Oggi si svolgono perciò le iniziative a cura dell’associazione Lorenzo Guarnieri. Alle 10 nell’auditorium del Gssi in via Jacobucci è in programma l’incontro rivolto alle scuole per coinvolgere i ragazzi e sensibilizzarli sul tema. Nel corso della mattinata viene proiettato il film “Young Europe”.
La pellicola, prodotta e cofinanziata dalla polizia di Stato e dalla Commissione europea, racconta la storia di quattro ragazzi europei che si trovano a vivere un’esperienza drammatica a causa dell’incidentalità stradale.

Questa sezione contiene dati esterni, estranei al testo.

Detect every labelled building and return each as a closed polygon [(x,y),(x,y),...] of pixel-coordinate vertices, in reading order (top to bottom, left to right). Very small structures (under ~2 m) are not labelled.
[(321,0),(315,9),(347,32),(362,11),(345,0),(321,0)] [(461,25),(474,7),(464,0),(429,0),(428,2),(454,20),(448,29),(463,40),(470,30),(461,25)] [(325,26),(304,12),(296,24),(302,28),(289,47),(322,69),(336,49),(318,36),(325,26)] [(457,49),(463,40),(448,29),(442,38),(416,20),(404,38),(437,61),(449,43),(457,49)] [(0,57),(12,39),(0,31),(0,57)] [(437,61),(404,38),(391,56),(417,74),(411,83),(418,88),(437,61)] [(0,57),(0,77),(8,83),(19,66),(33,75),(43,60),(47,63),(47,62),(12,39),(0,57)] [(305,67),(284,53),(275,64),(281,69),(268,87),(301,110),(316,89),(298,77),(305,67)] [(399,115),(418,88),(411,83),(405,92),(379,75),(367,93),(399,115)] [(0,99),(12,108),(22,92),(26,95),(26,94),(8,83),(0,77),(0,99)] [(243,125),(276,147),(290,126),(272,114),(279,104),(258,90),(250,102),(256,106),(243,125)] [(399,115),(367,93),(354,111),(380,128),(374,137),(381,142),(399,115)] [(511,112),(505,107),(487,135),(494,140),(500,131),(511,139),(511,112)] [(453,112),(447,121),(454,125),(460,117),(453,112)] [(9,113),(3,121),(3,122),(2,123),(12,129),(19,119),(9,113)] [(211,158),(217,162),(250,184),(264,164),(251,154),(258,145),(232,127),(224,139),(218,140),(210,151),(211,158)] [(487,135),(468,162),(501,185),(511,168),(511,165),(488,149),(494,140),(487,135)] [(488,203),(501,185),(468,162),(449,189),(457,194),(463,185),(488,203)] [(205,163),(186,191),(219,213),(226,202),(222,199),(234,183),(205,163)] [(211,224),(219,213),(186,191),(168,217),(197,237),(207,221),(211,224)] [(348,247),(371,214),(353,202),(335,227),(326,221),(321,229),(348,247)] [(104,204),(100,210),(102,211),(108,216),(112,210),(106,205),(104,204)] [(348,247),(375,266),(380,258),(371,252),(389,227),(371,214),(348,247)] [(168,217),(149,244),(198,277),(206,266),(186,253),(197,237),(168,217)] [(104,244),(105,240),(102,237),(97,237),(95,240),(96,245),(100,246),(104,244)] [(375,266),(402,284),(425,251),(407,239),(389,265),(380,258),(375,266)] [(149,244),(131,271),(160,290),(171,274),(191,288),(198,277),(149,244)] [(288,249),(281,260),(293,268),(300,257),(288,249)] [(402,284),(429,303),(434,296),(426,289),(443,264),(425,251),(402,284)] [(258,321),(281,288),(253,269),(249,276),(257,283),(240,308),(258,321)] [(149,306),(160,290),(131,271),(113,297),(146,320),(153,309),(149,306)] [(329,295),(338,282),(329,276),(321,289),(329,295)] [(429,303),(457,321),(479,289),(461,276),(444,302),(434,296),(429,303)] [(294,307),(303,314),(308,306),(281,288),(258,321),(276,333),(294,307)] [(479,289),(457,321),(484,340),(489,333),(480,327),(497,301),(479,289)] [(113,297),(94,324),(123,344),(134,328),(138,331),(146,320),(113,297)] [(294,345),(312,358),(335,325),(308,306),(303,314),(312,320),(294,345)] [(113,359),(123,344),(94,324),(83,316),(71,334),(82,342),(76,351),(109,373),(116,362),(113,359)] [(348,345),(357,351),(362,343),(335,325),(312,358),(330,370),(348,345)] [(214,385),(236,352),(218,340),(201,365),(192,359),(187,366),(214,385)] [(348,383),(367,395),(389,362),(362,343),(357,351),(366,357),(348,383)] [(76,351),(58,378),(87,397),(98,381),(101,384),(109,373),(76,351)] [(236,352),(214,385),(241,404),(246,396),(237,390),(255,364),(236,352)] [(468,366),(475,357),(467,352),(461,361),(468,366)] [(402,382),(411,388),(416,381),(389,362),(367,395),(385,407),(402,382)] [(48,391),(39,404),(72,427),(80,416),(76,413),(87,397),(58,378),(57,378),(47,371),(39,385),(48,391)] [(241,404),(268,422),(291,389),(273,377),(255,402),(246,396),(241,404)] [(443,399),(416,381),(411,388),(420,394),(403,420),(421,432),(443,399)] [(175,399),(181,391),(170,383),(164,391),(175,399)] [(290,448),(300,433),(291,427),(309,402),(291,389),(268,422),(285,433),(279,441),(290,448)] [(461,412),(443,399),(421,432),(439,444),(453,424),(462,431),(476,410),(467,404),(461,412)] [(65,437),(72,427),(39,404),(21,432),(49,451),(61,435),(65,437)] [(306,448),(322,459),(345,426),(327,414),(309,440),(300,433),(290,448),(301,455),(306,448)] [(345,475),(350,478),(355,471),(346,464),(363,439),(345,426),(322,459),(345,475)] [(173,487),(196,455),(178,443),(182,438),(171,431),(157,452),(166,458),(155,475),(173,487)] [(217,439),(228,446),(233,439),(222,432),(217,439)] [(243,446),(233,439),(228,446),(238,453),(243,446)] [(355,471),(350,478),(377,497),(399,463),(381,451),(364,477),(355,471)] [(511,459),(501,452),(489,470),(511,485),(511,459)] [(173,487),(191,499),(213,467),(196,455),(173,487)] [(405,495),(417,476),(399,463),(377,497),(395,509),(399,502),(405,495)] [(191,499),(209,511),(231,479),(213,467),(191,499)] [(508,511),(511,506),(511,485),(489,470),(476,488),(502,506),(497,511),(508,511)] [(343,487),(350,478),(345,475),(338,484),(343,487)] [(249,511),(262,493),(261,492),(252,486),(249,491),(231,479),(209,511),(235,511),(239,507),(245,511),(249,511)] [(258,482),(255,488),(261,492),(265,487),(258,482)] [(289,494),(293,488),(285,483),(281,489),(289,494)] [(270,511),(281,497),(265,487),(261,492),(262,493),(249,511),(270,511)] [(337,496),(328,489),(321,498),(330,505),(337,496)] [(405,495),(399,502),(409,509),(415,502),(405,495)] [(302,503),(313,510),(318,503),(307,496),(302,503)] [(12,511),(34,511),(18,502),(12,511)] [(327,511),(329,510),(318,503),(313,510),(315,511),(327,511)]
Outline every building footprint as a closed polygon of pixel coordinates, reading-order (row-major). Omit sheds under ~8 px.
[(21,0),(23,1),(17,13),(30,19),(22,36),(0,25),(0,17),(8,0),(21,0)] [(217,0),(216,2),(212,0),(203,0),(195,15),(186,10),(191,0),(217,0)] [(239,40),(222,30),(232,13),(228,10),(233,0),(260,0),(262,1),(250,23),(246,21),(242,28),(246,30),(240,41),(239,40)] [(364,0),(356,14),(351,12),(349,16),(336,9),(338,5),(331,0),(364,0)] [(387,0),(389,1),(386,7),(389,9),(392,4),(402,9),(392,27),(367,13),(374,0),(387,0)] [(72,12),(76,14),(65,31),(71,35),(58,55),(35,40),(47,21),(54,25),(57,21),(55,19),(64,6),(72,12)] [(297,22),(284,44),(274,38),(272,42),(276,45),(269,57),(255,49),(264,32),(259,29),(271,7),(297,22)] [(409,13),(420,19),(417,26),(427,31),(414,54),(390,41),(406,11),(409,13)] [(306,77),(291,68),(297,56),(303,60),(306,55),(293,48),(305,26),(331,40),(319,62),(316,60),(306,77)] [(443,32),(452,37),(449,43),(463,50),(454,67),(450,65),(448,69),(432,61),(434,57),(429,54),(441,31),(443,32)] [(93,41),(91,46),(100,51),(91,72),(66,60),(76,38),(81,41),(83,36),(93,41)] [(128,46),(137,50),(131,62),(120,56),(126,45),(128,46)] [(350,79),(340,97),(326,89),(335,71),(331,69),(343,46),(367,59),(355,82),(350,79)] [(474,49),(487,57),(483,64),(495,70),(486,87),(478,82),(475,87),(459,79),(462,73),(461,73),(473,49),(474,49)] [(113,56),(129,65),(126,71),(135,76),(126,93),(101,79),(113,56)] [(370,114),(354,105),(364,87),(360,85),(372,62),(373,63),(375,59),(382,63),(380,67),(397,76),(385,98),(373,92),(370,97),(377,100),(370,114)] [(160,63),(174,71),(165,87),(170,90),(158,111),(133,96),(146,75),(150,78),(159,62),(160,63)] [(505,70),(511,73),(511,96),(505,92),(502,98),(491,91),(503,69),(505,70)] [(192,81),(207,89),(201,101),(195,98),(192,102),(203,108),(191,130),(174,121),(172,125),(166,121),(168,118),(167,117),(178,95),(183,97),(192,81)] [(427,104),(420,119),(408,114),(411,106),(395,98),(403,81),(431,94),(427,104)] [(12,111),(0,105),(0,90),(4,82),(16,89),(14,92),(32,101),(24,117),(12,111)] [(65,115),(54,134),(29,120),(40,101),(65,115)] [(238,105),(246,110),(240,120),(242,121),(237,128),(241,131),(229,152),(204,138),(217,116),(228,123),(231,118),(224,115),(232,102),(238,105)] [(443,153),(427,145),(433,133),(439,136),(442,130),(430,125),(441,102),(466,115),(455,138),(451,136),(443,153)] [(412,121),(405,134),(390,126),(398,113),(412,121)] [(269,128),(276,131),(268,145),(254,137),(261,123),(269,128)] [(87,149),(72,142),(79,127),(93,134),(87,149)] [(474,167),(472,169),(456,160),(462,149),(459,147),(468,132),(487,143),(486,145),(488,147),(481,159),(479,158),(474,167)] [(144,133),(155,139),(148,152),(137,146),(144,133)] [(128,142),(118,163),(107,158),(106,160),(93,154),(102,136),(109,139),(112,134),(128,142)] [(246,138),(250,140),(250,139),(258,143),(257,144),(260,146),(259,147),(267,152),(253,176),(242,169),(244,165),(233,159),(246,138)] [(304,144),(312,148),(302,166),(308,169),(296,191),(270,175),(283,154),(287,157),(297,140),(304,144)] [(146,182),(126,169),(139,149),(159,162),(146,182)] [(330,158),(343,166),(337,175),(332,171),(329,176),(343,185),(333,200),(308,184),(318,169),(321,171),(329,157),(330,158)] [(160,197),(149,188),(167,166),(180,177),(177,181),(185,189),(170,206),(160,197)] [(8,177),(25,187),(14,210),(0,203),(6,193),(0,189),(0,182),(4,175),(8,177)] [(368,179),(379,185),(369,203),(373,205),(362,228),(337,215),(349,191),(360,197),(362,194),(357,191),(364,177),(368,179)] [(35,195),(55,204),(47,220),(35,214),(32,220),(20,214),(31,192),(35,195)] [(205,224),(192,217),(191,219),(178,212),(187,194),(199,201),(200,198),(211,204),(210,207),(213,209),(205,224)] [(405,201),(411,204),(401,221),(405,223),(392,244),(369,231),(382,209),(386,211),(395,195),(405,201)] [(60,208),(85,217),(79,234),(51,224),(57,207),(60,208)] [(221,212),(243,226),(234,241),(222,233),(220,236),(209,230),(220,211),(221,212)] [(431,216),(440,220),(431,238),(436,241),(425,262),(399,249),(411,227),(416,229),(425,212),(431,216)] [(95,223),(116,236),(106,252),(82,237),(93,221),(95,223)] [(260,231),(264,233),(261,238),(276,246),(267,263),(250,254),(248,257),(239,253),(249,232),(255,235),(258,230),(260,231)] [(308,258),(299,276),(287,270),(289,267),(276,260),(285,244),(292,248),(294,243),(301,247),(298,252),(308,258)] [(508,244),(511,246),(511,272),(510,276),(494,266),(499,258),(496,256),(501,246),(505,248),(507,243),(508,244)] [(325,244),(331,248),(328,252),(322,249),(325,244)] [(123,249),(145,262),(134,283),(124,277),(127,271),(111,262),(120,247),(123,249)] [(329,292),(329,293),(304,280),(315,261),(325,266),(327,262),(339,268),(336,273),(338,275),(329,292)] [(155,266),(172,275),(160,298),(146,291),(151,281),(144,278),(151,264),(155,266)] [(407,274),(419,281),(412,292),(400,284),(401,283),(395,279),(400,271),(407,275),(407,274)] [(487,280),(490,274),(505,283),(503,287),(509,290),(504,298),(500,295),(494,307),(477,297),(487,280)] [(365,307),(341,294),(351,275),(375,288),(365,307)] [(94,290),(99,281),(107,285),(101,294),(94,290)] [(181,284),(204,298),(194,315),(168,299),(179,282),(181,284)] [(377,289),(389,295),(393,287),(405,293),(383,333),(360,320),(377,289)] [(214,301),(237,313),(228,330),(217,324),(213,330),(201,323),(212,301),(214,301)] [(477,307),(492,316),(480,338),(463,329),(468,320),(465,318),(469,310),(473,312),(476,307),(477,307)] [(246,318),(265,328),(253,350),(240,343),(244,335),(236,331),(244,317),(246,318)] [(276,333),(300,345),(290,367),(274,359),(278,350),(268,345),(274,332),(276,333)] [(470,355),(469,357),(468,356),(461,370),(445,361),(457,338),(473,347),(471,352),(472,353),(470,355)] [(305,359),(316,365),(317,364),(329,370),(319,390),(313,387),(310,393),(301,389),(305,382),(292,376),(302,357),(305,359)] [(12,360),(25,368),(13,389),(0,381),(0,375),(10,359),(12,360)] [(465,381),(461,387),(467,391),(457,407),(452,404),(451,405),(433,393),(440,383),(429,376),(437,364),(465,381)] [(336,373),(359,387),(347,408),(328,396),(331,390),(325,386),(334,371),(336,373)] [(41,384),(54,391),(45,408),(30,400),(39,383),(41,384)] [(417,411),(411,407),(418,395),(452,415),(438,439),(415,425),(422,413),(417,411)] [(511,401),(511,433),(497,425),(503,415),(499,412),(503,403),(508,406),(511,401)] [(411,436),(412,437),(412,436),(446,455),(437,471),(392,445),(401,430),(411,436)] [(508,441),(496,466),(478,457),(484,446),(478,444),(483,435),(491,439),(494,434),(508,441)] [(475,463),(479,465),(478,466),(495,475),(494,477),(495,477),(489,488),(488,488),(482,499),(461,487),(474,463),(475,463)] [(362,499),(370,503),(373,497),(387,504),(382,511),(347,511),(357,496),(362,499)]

Girato in Italia, Francia, Irlanda e Slovenia, scritto e diretto dal regista Matteo Vicino, che ha annunciato la sua presenza, rientra nel progetto “Icaro” della polizia stradale italiana e di quella di altri paesi europei per invitare i giovani alla guida prudente e al rispetto delle regole. Ci saranno i ragazzi degli istituti superiori Amedeo d’Aosta e Da Vinci-Colecchi.
Nel pomeriggio, dalle 16, sempre all’auditorium del Gssi, viene presentato il libro “Investigare 4.0, criminologia e criminalistica – Viaggio nel mondo delle indagini”. All'incontro, che affronterà i temi di stringente attualità “dalla parte delle vittime”, saranno presenti, tra gli altri, i curatori dell’opera: la professoressa Anna Maria Giannini, docente di Psicologia generale alla Sapienza di Roma, e il prefetto Rizzi, direttore centrale della Polizia criminale.
Giannini e Rizzi accompagnano il lettore «in un viaggio che parte dal sopralluogo, per passare alle scienze forensi, all’esame di crimini più gravi fino ad arrivare ai temi della vittimologia, della nascita della violenza, della comunicazione e del giornalismo investigativo».
Dopo i saluti del sindaco Pierluigi Biondi, del questore Enrico De Simone ed Enzo Marco Letizia, segretario dell’Associazione funzionari di polizia, intervengono, con i curatori del libro, Stefano Guarnieri vicepresidente dell’associazione Lorenzo Guarnieri onlus e Monica Mazza professore di Psicometria all’Università dell’Aquila; modera il giornalista e scrittore Angelo De Nicola.